Pero Fisher no le oyó. Se hallaba absorto observando las gigantescas figuras y tracerías doradas, marrones y rojas que mostraban los tapices que colgaban de las paredes. Luego volvió a posar sus ojos en Verner y continuó diciendo:

—Tengo la sensación de que esta entrevista ha tenido lugar aquí mismo antes de ahora, en esta misma habitación forrada de tapices, y que nosotros dos no somos más que dos fantasmas visitando una cámara encantada. Sólo que en aquella ocasión era Mr. Hawker quien se sentaba donde se sienta usted ahora.
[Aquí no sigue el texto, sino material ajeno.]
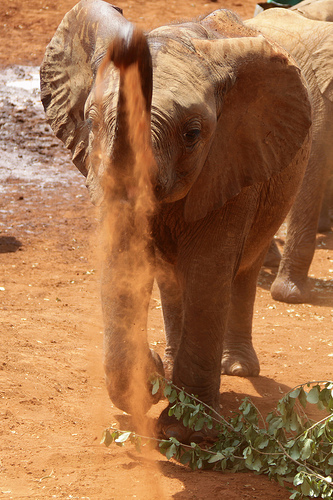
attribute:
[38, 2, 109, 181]
ear — big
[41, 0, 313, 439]
elephant — african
Y era usted quien permanecía de pie donde yo me hallo en este instante.

Hizo una pausa, tras la cual añadió con tranquilidad:

—Supongo que a mí también se me podría tachar de chantajista.

—Si en efecto lo es —dijo Sir Francis—, le aseguro que acabará usted en la cárcel.
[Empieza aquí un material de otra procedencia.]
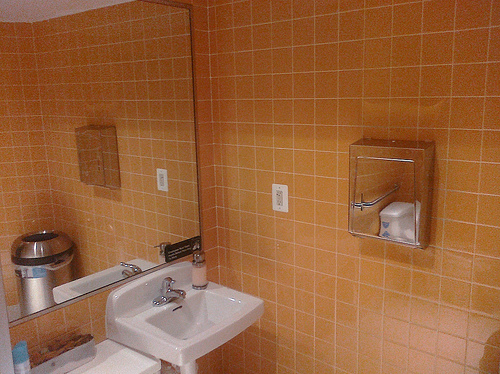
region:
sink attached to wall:
[79, 251, 263, 368]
Pero sobre su rostro se había extendido una sombra que se asemejaba mucho a los reflejos verdes que el licor proyectaba sobre la superficie de la mesa. Horne Fisher clavó en aquel rostro su mirada y repuso tranquilamente:

—Los chantajistas no siempre terminan en la cárcel. A veces van a parar al Parlamento. Pero por muy corrompido que el Parlamento esté ya de por sí, usted no llegará allí si yo puedo evitarlo. Yo no soy tan canalla como llegó usted a serlo una vez al negociar con el crimen. Obligó usted a un hombre a abandonar su casa. Yo tan sólo le estoy pidiendo a usted que renuncie a su escaño en el Parlamento.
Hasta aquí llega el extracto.